• OBJECTIVE:
Repeat the lines from the one containing "text If your" through the one containing "subtitle Accessing the" exactly, with nothing else.

## begin RAW RECORDS

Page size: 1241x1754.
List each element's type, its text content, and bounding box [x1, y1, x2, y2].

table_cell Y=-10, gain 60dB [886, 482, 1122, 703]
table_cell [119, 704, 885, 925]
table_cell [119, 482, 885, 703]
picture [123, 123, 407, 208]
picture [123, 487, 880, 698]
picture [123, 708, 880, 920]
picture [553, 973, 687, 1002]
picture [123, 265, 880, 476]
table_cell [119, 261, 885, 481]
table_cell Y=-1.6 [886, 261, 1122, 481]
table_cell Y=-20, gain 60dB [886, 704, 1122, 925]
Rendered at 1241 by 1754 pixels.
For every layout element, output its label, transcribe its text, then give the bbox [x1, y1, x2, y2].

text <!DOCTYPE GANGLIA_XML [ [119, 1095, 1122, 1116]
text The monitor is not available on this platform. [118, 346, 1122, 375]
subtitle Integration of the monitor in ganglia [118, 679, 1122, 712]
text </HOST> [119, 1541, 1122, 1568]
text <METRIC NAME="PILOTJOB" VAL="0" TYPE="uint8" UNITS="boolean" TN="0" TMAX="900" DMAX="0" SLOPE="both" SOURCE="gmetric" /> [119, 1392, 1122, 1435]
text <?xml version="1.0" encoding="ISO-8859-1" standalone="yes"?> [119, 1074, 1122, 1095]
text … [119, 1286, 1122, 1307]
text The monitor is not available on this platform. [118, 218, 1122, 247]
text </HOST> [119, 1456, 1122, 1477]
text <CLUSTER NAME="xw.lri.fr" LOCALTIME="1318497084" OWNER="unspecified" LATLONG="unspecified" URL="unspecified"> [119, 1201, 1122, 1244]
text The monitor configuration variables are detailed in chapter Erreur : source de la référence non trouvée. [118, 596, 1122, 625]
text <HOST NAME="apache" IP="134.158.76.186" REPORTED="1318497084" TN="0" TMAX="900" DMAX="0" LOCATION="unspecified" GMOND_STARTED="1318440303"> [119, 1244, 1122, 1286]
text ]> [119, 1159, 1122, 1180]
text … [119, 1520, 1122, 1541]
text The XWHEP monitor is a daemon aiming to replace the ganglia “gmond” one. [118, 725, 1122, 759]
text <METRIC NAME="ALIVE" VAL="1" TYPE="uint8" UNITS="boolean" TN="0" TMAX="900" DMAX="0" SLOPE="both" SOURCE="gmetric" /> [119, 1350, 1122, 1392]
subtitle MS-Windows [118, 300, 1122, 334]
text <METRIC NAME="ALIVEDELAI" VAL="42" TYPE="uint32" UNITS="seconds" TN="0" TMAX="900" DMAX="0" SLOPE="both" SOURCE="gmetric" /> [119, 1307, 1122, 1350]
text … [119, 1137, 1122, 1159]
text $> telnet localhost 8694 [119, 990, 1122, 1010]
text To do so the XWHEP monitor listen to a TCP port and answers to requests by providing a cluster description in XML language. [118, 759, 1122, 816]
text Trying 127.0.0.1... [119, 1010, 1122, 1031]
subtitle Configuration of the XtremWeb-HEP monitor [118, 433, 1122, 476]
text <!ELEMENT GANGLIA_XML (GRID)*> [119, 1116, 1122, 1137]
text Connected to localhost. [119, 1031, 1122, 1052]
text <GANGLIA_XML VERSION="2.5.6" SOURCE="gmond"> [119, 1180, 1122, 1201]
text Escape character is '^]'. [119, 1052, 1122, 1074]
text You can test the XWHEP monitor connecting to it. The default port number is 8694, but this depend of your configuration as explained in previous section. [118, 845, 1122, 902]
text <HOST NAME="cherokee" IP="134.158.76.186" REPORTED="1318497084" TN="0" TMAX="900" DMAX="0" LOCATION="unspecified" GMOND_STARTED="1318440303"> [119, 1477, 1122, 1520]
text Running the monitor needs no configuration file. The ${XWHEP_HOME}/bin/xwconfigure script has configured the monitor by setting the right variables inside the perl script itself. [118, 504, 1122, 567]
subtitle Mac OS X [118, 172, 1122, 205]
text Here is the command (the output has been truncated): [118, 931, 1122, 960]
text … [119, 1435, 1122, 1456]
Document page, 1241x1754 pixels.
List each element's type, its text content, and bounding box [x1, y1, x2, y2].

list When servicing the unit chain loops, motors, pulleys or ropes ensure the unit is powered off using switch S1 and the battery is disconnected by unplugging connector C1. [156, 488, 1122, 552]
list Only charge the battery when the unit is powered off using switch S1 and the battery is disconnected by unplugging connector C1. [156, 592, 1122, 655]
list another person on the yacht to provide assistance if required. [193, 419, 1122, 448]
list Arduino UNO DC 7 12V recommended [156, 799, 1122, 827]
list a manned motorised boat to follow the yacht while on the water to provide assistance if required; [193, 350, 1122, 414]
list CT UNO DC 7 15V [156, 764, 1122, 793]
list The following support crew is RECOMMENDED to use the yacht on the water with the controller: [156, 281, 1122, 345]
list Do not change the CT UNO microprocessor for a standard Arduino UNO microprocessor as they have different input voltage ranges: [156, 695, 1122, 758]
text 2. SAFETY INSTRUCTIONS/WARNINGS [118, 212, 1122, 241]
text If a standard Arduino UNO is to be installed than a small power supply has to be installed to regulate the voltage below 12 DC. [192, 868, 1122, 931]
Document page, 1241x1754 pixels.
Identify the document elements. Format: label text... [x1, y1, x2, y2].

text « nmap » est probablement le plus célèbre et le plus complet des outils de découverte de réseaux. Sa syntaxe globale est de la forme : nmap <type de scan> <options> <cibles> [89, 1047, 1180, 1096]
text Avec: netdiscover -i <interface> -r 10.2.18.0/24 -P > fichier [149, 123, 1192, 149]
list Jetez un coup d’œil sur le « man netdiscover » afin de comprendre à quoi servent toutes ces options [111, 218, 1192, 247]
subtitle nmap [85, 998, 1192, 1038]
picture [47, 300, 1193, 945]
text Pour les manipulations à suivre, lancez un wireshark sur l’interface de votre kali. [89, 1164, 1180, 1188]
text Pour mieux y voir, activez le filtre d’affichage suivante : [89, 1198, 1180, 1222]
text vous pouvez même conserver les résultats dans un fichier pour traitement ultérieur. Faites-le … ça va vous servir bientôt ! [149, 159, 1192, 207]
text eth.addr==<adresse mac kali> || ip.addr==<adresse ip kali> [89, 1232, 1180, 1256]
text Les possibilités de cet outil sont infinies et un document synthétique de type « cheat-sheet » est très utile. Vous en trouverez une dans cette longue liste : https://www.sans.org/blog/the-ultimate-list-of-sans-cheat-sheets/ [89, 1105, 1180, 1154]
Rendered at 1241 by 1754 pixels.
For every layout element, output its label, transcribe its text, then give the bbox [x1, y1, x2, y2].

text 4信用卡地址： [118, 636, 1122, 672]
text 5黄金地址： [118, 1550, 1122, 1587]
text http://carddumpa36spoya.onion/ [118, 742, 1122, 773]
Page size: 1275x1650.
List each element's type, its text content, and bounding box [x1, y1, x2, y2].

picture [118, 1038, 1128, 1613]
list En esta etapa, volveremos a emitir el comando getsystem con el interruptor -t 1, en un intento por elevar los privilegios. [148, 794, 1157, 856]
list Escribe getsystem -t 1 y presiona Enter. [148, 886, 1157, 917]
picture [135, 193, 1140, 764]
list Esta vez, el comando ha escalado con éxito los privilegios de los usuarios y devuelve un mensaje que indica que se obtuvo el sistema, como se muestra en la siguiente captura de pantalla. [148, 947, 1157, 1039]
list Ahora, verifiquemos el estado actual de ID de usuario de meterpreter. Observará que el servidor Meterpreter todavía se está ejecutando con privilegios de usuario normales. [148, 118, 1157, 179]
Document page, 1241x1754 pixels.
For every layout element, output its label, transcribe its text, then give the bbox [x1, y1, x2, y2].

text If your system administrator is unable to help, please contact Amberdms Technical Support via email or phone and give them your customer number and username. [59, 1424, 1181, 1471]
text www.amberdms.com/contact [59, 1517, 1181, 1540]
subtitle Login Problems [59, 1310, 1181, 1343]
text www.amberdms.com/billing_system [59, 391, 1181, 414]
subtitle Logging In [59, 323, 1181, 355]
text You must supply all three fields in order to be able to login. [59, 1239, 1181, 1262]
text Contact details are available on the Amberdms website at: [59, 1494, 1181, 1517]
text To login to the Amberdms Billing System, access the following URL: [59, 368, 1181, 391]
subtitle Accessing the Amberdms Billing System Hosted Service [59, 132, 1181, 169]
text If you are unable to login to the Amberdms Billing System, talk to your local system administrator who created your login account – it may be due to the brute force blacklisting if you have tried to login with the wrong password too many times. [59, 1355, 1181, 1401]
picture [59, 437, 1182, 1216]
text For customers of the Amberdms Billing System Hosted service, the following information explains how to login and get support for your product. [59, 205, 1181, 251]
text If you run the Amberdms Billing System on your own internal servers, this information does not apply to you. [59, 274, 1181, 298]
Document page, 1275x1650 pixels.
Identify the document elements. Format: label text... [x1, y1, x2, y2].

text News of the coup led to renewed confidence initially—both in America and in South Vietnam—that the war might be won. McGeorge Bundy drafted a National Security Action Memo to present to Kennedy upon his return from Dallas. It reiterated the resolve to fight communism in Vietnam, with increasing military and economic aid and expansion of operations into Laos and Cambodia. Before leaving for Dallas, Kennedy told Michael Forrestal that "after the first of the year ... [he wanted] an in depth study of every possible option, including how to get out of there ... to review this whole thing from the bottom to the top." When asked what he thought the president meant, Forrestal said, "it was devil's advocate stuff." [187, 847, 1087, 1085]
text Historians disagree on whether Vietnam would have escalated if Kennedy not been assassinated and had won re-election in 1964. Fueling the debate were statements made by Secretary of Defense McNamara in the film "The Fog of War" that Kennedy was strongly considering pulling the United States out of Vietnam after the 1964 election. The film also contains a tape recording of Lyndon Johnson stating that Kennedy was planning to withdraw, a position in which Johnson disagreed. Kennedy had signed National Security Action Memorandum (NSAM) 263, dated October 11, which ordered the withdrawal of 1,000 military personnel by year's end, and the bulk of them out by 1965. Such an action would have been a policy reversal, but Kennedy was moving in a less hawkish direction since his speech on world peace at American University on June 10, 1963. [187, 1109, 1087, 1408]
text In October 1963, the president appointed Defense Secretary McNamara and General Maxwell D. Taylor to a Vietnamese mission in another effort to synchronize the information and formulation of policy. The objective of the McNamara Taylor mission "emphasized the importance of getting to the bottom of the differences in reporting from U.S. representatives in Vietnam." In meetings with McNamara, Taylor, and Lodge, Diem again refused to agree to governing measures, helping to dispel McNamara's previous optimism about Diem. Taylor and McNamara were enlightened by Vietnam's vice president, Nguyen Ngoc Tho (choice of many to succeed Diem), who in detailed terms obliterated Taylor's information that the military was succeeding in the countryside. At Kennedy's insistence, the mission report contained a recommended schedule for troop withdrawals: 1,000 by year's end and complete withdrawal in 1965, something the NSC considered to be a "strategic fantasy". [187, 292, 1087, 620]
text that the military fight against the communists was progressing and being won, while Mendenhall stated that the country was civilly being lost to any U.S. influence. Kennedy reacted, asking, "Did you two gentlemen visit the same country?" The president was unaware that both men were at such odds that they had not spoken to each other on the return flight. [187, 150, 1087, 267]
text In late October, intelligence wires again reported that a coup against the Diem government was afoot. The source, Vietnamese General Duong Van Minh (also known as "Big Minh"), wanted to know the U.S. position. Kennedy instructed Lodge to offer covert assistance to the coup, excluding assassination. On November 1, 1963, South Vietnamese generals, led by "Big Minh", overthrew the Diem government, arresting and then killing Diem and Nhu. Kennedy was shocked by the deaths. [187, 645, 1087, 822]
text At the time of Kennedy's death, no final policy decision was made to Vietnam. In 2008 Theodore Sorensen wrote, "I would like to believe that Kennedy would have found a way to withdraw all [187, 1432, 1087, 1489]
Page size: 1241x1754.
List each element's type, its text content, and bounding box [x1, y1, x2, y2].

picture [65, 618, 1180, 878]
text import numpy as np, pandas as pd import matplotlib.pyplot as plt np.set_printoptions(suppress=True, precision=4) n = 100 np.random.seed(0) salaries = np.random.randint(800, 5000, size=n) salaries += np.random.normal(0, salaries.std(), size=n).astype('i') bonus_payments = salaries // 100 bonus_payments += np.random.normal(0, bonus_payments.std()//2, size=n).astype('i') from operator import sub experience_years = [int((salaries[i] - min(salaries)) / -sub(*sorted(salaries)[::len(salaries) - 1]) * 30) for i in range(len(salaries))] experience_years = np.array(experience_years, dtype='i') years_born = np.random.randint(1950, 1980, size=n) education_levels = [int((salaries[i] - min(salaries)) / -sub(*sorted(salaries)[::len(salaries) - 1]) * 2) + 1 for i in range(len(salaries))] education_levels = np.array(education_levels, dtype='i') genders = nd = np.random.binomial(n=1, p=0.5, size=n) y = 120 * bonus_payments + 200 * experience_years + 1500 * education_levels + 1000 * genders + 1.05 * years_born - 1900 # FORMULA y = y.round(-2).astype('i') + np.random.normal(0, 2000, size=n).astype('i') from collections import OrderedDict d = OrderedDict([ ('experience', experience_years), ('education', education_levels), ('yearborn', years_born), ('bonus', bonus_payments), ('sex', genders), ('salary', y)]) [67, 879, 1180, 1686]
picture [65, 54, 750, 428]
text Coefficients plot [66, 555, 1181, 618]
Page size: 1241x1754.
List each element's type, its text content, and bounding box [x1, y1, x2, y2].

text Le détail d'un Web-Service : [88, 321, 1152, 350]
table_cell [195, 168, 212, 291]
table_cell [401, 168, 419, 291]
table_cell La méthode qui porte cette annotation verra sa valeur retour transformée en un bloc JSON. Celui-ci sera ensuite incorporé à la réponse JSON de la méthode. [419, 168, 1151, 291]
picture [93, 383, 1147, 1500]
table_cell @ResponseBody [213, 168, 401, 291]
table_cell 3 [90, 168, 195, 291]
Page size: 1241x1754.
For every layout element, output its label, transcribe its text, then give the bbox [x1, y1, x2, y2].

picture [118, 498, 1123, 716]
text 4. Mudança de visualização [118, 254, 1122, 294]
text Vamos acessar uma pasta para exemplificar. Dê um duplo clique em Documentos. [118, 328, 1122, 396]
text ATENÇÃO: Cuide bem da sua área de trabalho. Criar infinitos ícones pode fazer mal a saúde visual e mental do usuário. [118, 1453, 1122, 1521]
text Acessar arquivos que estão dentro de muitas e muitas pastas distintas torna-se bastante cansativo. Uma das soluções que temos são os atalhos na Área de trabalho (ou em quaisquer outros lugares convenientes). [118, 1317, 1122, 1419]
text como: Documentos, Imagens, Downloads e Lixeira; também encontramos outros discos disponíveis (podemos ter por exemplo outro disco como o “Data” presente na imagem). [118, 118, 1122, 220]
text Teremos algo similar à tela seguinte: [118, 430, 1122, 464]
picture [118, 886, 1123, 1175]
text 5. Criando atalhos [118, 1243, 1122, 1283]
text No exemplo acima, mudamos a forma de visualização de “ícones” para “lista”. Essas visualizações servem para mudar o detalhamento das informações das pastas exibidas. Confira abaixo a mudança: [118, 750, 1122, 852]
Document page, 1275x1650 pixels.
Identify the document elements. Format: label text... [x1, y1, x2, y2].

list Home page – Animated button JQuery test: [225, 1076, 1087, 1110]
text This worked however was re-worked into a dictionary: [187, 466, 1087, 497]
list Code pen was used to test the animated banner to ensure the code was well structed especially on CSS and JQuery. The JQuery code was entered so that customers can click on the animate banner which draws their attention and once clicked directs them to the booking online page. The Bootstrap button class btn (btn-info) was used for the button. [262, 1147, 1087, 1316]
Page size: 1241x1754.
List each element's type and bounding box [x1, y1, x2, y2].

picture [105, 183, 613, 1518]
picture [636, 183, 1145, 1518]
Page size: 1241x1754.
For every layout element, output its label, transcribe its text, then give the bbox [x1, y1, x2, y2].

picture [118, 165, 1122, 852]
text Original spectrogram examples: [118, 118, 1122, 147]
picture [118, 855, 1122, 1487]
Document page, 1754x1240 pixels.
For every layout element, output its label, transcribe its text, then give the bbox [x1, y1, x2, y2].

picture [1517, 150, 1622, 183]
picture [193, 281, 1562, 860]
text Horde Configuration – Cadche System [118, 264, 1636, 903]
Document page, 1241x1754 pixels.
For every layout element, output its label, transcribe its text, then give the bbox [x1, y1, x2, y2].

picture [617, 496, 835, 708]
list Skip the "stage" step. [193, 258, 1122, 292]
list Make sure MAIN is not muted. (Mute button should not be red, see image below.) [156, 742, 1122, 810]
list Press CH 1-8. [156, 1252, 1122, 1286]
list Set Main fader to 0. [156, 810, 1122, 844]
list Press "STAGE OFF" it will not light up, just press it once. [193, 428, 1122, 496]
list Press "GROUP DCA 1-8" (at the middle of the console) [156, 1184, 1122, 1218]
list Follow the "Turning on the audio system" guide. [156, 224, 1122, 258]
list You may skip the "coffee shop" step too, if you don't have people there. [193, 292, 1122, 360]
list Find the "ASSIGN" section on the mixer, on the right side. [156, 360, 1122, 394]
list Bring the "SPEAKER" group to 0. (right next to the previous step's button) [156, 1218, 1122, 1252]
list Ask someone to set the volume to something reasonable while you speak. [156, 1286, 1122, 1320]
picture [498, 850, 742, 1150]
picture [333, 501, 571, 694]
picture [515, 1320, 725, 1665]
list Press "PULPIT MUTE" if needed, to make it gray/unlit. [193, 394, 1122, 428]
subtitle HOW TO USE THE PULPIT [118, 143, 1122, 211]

## end RAW RECORDS

• FINISHED TASK:
text If your system administrator is unable to help, please contact Amberdms Technical Support via email or phone and give them your customer number and username. [59, 1424, 1181, 1471]
text www.amberdms.com/contact [59, 1517, 1181, 1540]
subtitle Login Problems [59, 1310, 1181, 1343]
text www.amberdms.com/billing_system [59, 391, 1181, 414]
subtitle Logging In [59, 323, 1181, 355]
text You must supply all three fields in order to be able to login. [59, 1239, 1181, 1262]
text Contact details are available on the Amberdms website at: [59, 1494, 1181, 1517]
text To login to the Amberdms Billing System, access the following URL: [59, 368, 1181, 391]
subtitle Accessing the Amberdms Billing System Hosted Service [59, 132, 1181, 169]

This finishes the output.